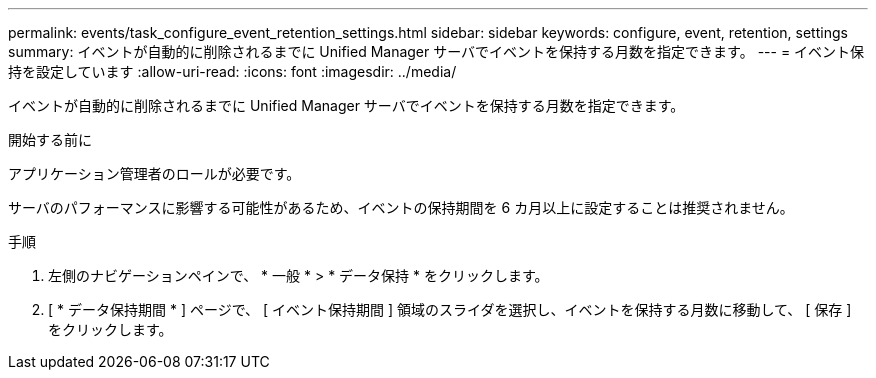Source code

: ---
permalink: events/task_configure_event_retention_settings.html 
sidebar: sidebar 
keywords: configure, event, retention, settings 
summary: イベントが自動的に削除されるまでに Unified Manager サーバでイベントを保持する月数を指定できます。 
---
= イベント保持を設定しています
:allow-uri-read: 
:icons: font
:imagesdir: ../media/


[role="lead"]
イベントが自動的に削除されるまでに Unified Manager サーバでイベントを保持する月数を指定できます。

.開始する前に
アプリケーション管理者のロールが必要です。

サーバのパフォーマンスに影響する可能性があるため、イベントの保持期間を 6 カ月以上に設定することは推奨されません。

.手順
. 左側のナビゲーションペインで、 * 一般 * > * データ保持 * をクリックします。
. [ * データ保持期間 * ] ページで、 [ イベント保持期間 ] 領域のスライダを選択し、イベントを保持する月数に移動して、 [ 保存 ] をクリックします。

* * *

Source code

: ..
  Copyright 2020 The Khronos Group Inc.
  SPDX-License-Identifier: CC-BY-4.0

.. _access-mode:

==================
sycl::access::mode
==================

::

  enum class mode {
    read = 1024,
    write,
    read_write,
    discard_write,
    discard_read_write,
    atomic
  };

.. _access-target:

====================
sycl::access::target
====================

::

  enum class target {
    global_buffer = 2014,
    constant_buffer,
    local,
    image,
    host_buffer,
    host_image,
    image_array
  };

## Problem requirements
Go to the line in the material above that contains "データ保持 * をクリックします。" and copy exactly from there through the line that contains "保存 ] をクリックします。", stopping after it.

## Written response
. 左側のナビゲーションペインで、 * 一般 * > * データ保持 * をクリックします。
. [ * データ保持期間 * ] ページで、 [ イベント保持期間 ] 領域のスライダを選択し、イベントを保持する月数に移動して、 [ 保存 ] をクリックします。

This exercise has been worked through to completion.